Photo by andrewbutlerphotos.com
By John Hallowell

This historic church was the focal point of a Swedish settlement (called East Sweden) just east of Brady in McCulloch County.

It would be impossible to write a story of Swedes in the Hill Country without mentioning Sven Magnus Swenson; although he never lived in the Hill Country and spent his later years in New York City, he was the first Swedish immigrant to settle in Texas and the driving force behind much of the Swedish immigration that followed. And it was Swenson’s cousins, whom he had encouraged to come to Texas, who first settled the area called East Sweden in McCulloch County.

Swenson left his home in southeastern Sweden at twenty years of age, telling his mother in a letter that “I will get there (to America) someway or another, and I will make my fortune there. That was in 1836, the year that Texas declared its independence from Mexico. He arrived shortly thereafter in New York, where he went to school for two years before sailing to Galveston in 1838. The ship was wrecked just outside of Galveston, and Swenson lost all his possessions, but he was able to collect enough salvage from the wreck to go into business as a peddler. One of his customers, a Dr. Long, became a good friend, and when Dr. Long died in 1842, Swenson married the doctor’s young widow and inherited a plantation with 40 slaves.

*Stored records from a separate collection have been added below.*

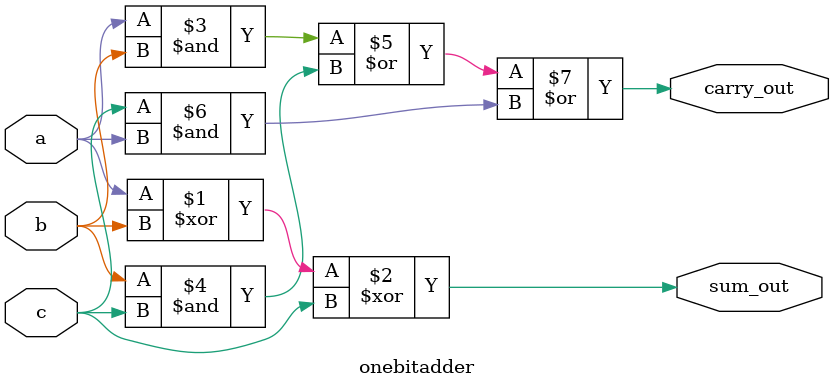
<source format=v>
module onebitadder(a,b,c,sum_out,carry_out);
        input a,b,c;
        output sum_out,carry_out;
        assign sum_out= a ^ b ^ c;
        assign carry_out= a&b | b&c | c&a;
       
 endmodule

</source>
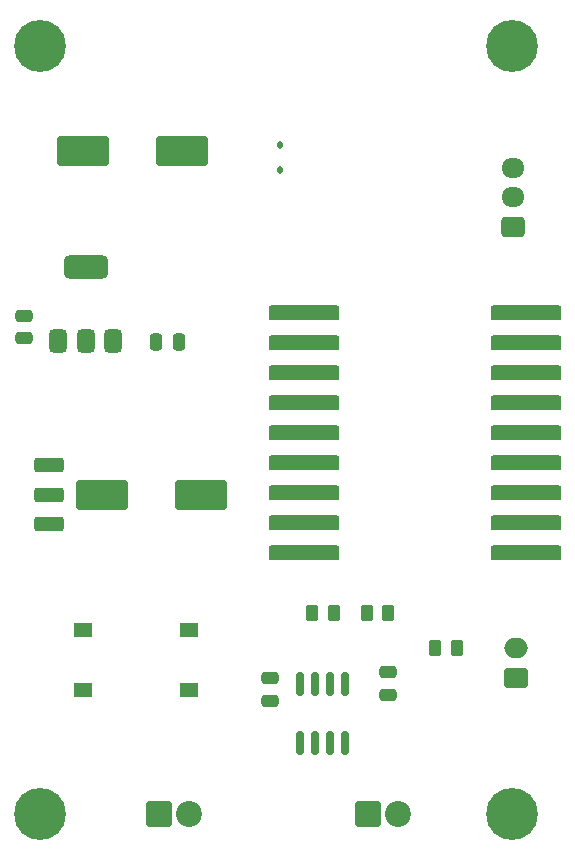
<source format=gbr>
%TF.GenerationSoftware,KiCad,Pcbnew,9.0.2*%
%TF.CreationDate,2025-06-11T22:20:25+01:00*%
%TF.ProjectId,Doorbell (Smaller),446f6f72-6265-46c6-9c20-28536d616c6c,1*%
%TF.SameCoordinates,Original*%
%TF.FileFunction,Soldermask,Top*%
%TF.FilePolarity,Negative*%
%FSLAX46Y46*%
G04 Gerber Fmt 4.6, Leading zero omitted, Abs format (unit mm)*
G04 Created by KiCad (PCBNEW 9.0.2) date 2025-06-11 22:20:25*
%MOMM*%
%LPD*%
G01*
G04 APERTURE LIST*
G04 Aperture macros list*
%AMRoundRect*
0 Rectangle with rounded corners*
0 $1 Rounding radius*
0 $2 $3 $4 $5 $6 $7 $8 $9 X,Y pos of 4 corners*
0 Add a 4 corners polygon primitive as box body*
4,1,4,$2,$3,$4,$5,$6,$7,$8,$9,$2,$3,0*
0 Add four circle primitives for the rounded corners*
1,1,$1+$1,$2,$3*
1,1,$1+$1,$4,$5*
1,1,$1+$1,$6,$7*
1,1,$1+$1,$8,$9*
0 Add four rect primitives between the rounded corners*
20,1,$1+$1,$2,$3,$4,$5,0*
20,1,$1+$1,$4,$5,$6,$7,0*
20,1,$1+$1,$6,$7,$8,$9,0*
20,1,$1+$1,$8,$9,$2,$3,0*%
G04 Aperture macros list end*
%ADD10RoundRect,0.250000X-0.475000X0.250000X-0.475000X-0.250000X0.475000X-0.250000X0.475000X0.250000X0*%
%ADD11C,4.400000*%
%ADD12RoundRect,0.375000X0.375000X-0.625000X0.375000X0.625000X-0.375000X0.625000X-0.375000X-0.625000X0*%
%ADD13RoundRect,0.500000X1.400000X-0.500000X1.400000X0.500000X-1.400000X0.500000X-1.400000X-0.500000X0*%
%ADD14RoundRect,0.250000X-0.262500X-0.450000X0.262500X-0.450000X0.262500X0.450000X-0.262500X0.450000X0*%
%ADD15R,1.500000X1.300000*%
%ADD16RoundRect,0.150000X0.150000X-0.825000X0.150000X0.825000X-0.150000X0.825000X-0.150000X-0.825000X0*%
%ADD17RoundRect,0.250000X0.262500X0.450000X-0.262500X0.450000X-0.262500X-0.450000X0.262500X-0.450000X0*%
%ADD18RoundRect,0.112500X0.112500X-0.187500X0.112500X0.187500X-0.112500X0.187500X-0.112500X-0.187500X0*%
%ADD19RoundRect,0.250000X-1.000000X0.375000X-1.000000X-0.375000X1.000000X-0.375000X1.000000X0.375000X0*%
%ADD20RoundRect,0.250000X0.725000X-0.600000X0.725000X0.600000X-0.725000X0.600000X-0.725000X-0.600000X0*%
%ADD21O,1.950000X1.700000*%
%ADD22RoundRect,0.249999X-0.850001X-0.850001X0.850001X-0.850001X0.850001X0.850001X-0.850001X0.850001X0*%
%ADD23C,2.200000*%
%ADD24RoundRect,0.190500X2.809500X0.444500X-2.809500X0.444500X-2.809500X-0.444500X2.809500X-0.444500X0*%
%ADD25RoundRect,0.190500X-2.809500X-0.444500X2.809500X-0.444500X2.809500X0.444500X-2.809500X0.444500X0*%
%ADD26RoundRect,0.250000X0.750000X-0.600000X0.750000X0.600000X-0.750000X0.600000X-0.750000X-0.600000X0*%
%ADD27O,2.000000X1.700000*%
%ADD28RoundRect,0.250000X-1.950000X-1.000000X1.950000X-1.000000X1.950000X1.000000X-1.950000X1.000000X0*%
%ADD29RoundRect,0.250000X-0.250000X-0.475000X0.250000X-0.475000X0.250000X0.475000X-0.250000X0.475000X0*%
%ADD30RoundRect,0.250000X0.475000X-0.250000X0.475000X0.250000X-0.475000X0.250000X-0.475000X-0.250000X0*%
G04 APERTURE END LIST*
D10*
%TO.C,C2*%
X24500000Y-58550000D03*
X24500000Y-60450000D03*
%TD*%
D11*
%TO.C,H1*%
X5000000Y-5000000D03*
%TD*%
D12*
%TO.C,U2*%
X6580000Y-30020000D03*
X8880000Y-30020000D03*
D13*
X8880000Y-23720000D03*
D12*
X11180000Y-30020000D03*
%TD*%
D11*
%TO.C,H4*%
X45000000Y-70000000D03*
%TD*%
%TO.C,H3*%
X5000000Y-70000000D03*
%TD*%
D14*
%TO.C,R2*%
X32675000Y-53000000D03*
X34500000Y-53000000D03*
%TD*%
D15*
%TO.C,D1*%
X8700000Y-54450000D03*
X8700000Y-59550000D03*
X17600000Y-59550000D03*
X17600000Y-54450000D03*
%TD*%
D10*
%TO.C,C7*%
X3630000Y-27870000D03*
X3630000Y-29770000D03*
%TD*%
D16*
%TO.C,U1*%
X27000000Y-64000000D03*
X28270000Y-64000000D03*
X29540000Y-64000000D03*
X30810000Y-64000000D03*
X30810000Y-59050000D03*
X29540000Y-59050000D03*
X28270000Y-59050000D03*
X27000000Y-59050000D03*
%TD*%
D17*
%TO.C,R3*%
X40325000Y-56000000D03*
X38500000Y-56000000D03*
%TD*%
D18*
%TO.C,D2*%
X25343750Y-15493750D03*
X25343750Y-13393750D03*
%TD*%
D19*
%TO.C,SW1*%
X5750000Y-40500000D03*
X5750000Y-43000000D03*
X5750000Y-45500000D03*
%TD*%
D20*
%TO.C,J4*%
X45043750Y-20343750D03*
D21*
X45043750Y-17843750D03*
X45043750Y-15343750D03*
%TD*%
D22*
%TO.C,J2*%
X32801133Y-70000000D03*
D23*
X35341133Y-70000000D03*
%TD*%
D24*
%TO.C,U3*%
X27343750Y-27633750D03*
X27343750Y-30173750D03*
X27343750Y-32713750D03*
X27343750Y-35253750D03*
X27343750Y-37793750D03*
X27343750Y-40333750D03*
X27343750Y-42873750D03*
X27343750Y-45413750D03*
X27343750Y-47953750D03*
D25*
X46203750Y-47953750D03*
X46203750Y-45413750D03*
X46203750Y-42873750D03*
X46203750Y-40333750D03*
X46203750Y-37793750D03*
X46203750Y-35253750D03*
X46203750Y-32713750D03*
X46203750Y-30173750D03*
X46203750Y-27633750D03*
%TD*%
D26*
%TO.C,J3*%
X45362500Y-58500000D03*
D27*
X45362500Y-56000000D03*
%TD*%
D11*
%TO.C,H2*%
X45000000Y-5000000D03*
%TD*%
D22*
%TO.C,J1*%
X15123333Y-70000000D03*
D23*
X17663333Y-70000000D03*
%TD*%
D14*
%TO.C,R1*%
X28087500Y-53000000D03*
X29912500Y-53000000D03*
%TD*%
D28*
%TO.C,C6*%
X8680000Y-13870000D03*
X17080000Y-13870000D03*
%TD*%
D29*
%TO.C,C5*%
X14880000Y-30120000D03*
X16780000Y-30120000D03*
%TD*%
D30*
%TO.C,C1*%
X34500000Y-59950000D03*
X34500000Y-58050000D03*
%TD*%
D28*
%TO.C,C3*%
X10250000Y-43000000D03*
X18650000Y-43000000D03*
%TD*%
M02*

</source>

Texas joined the United States in 1845, and looked for settlers to increase its population. Newspapers in Europe extolled the “American Dream,” and published glowing reports of the good land and great opportunities in Texas. Large numbers were coming from Germany, and Swenson decided to recruit some from Sweden as well. He sent for his uncle, Swante Palm and two cousins, Daniel and Carl Hurd. In 1846, Swenson made a journey to Sweden, recruiting more immigrants and bringing his sister, Annie, back with him. In 1854, with his business making money supplying settlers all along the frontier, Swenson turned his attention to acquiring land. By 1860, he owned more than 600,000 acres: 128.000 in the Austin area and nearly 500,000 in West Texas. According to the 1860 census, there were 163 Swedes  in Texas that year; Swenson sent Daniel Hurd back to recruit another 300.